On Cyber Monday, downed sites cost merchants $500K per hour, study finds

The holidays bring a surge in online sales for businesses, but those failing to protect their websites also face substantial losses, a recent study found.

Just an hour of downtime for a customer-facing website could cost a company nearly $500,000 on average during the Cyber Monday shopping frenzy – the Friday following Thanksgiving where merchants vie for online holiday sales, the report revealed.

Released Monday, “The 2013 eCommerce Cyber Crime Report: Safeguarding Brand and Revenue This Holiday Season” (PDF) weighed the business loss incurred by holiday cyber attacks, specifically those impacting organizations on Cyber Monday.

Sponsored by RSA Security, the study was independently conducted by the Ponemon Institute and included the responses of more than 1,100 IT practitioners in the U.S. and U.K.

While the average loss due to downed e-commerce sites spiked to half a million dollars on Cyber Monday, the average cost on a typical day reached $336,729 for businesses facing the issue for just an hour.

In addition, the study found that disgruntled customers who were unable to make a purchase on the site and decided not to return, caused estimated brand damage of $3.4 million on average companies.

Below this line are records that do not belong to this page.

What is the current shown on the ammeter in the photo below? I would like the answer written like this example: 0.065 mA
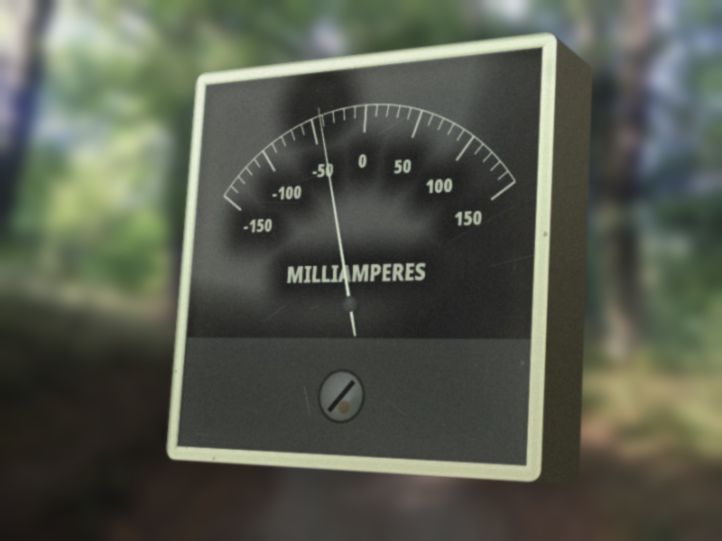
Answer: -40 mA
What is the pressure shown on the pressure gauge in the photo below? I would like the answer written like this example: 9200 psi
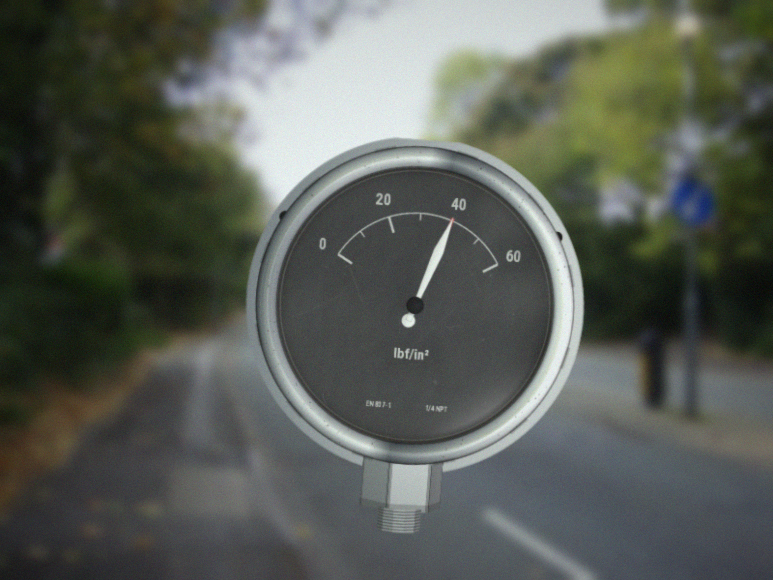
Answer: 40 psi
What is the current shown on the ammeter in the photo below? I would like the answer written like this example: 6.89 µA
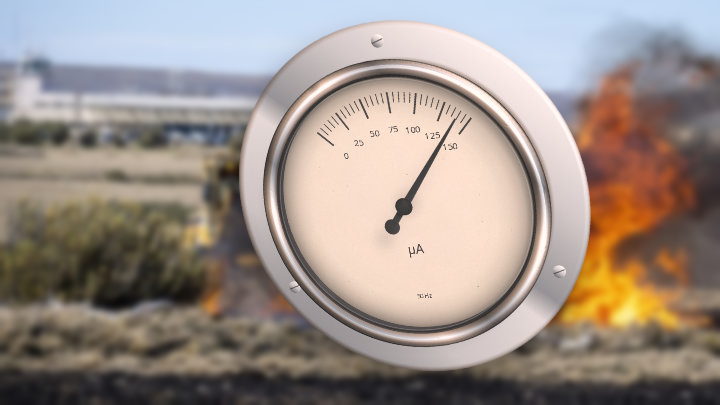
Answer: 140 µA
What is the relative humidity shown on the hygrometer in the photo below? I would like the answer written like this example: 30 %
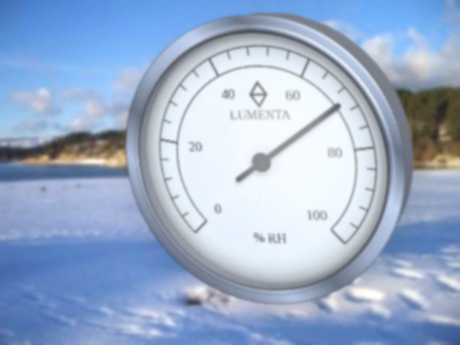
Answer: 70 %
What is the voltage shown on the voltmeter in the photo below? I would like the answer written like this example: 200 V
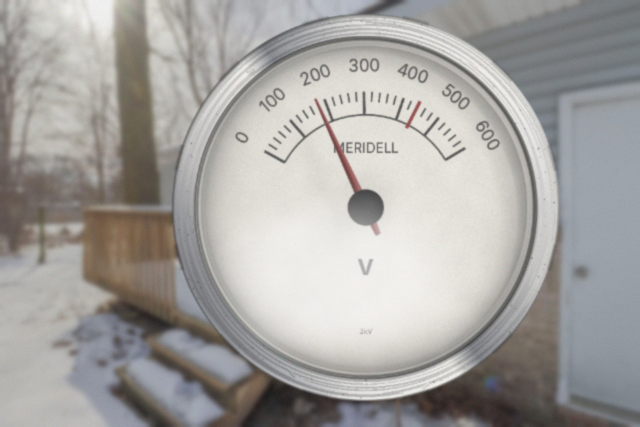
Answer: 180 V
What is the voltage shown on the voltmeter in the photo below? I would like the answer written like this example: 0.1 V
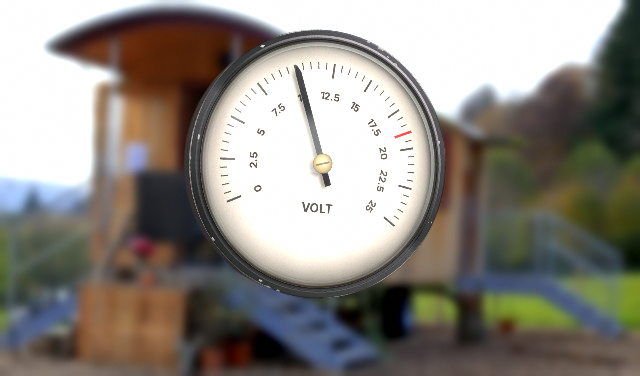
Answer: 10 V
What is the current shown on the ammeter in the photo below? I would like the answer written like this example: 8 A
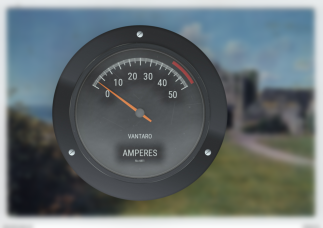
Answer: 2.5 A
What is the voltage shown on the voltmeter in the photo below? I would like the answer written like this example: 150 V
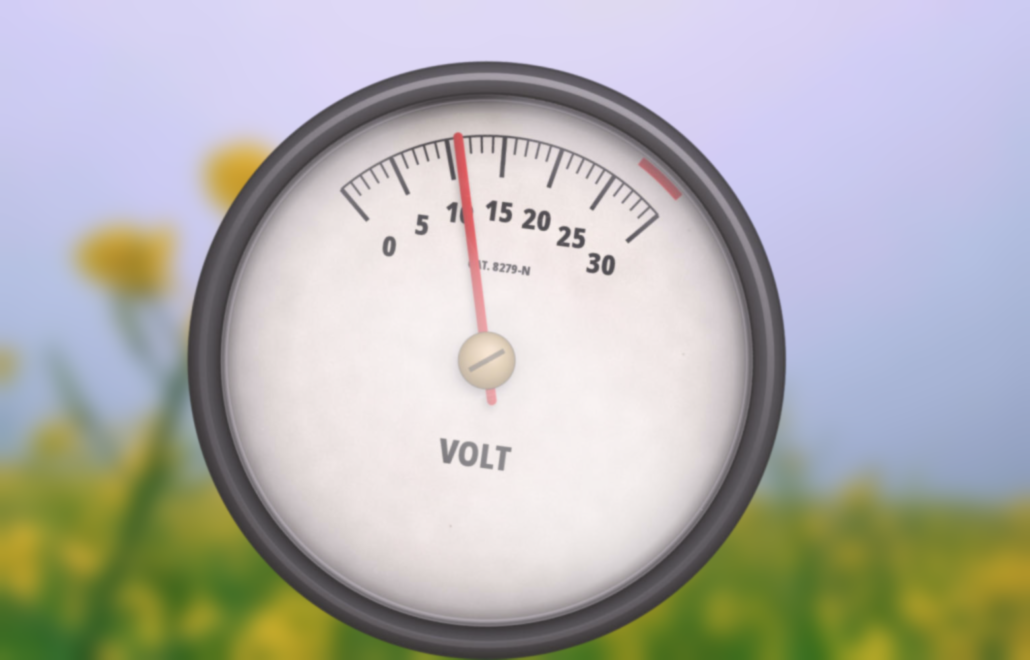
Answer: 11 V
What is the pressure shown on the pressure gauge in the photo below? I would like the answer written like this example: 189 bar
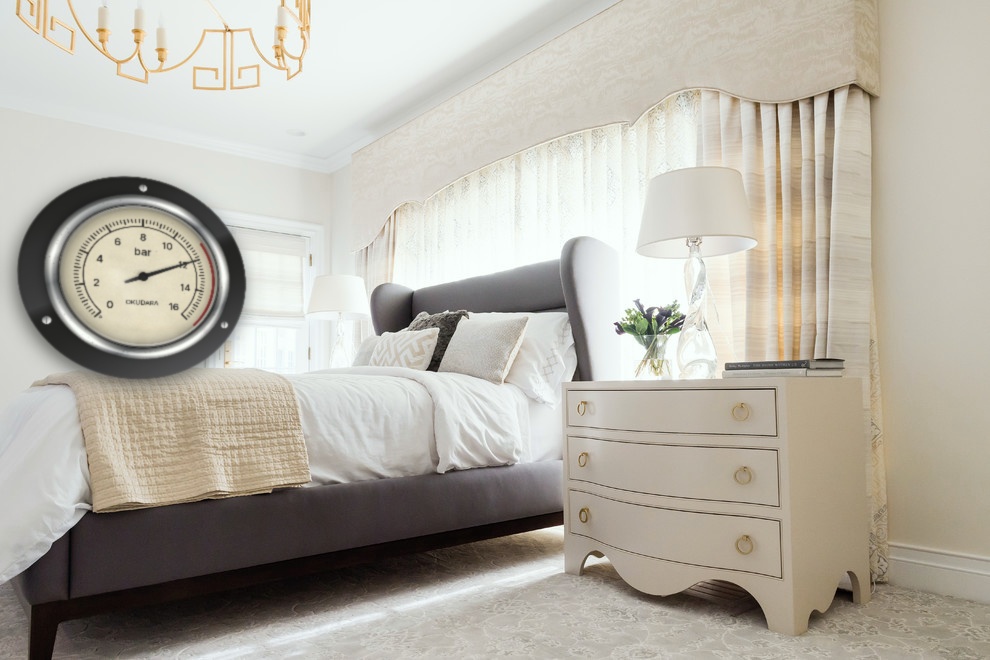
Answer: 12 bar
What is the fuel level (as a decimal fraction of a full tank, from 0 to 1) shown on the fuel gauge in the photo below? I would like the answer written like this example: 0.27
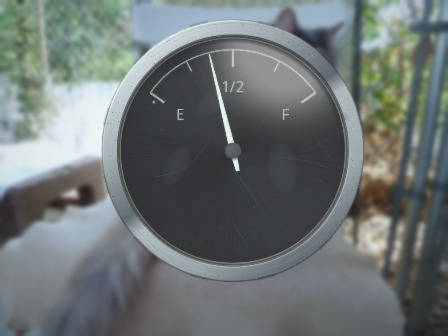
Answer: 0.375
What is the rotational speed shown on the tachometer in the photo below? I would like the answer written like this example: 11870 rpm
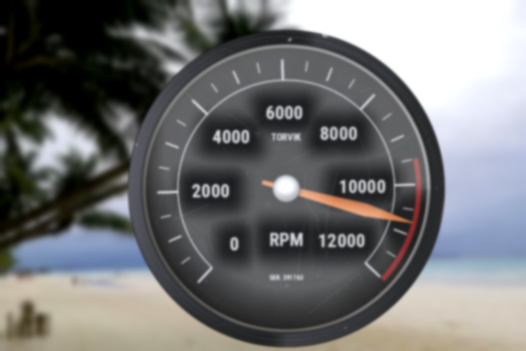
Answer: 10750 rpm
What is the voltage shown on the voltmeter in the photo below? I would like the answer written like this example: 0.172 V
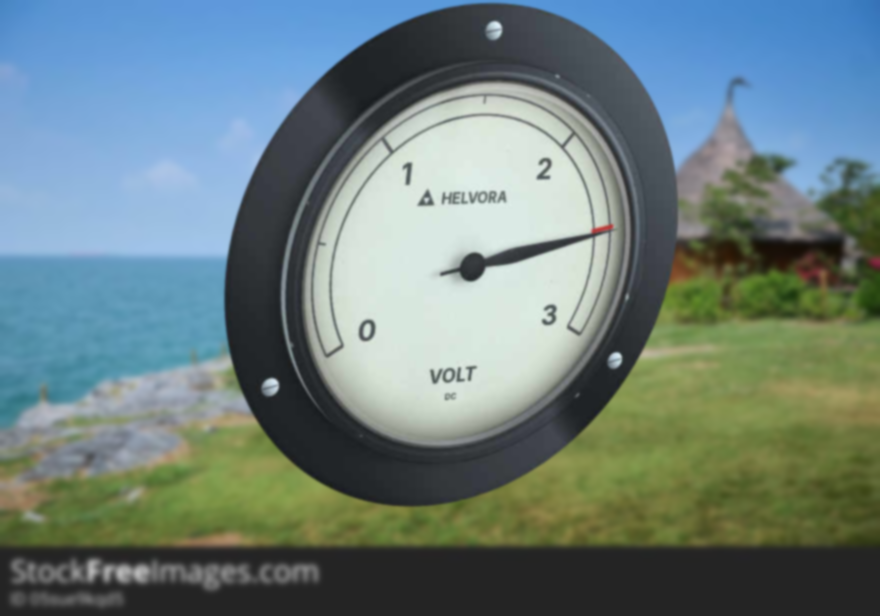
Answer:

Botnets and denial-of-service attacks topped the list of methods that miscreants used to bring down e-commerce websites.

On Monday, Demetrios Lazarikos, an IT threat strategist at RSA, told SCMagazine.com that many of the individuals surveyed were well aware of the increased threat during the holidays – but that this didn't always equate to companies taking additional security measures.

The study found that 64 percent of organizations saw significant increases in attack activity during high traffic days, including Cyber Monday. Surprisingly, only one-third of respondents said they were taking special precautions to make sure customer-facing websites remained available and secure.

“I think it's a combination of two things,” Lazarikos said. “They may have not been a victim in the past or realized they were attacked, meaning they don't know what they don't know,” he said.

“Or, they probably don't have full visibility via cyber threat intelligence or a mature information security and fraud program,” he added.

In the report, more than half of respondents, 51 percent, said that their organization doesn't have real time visibility into company sites “to detect the presence of a criminal.”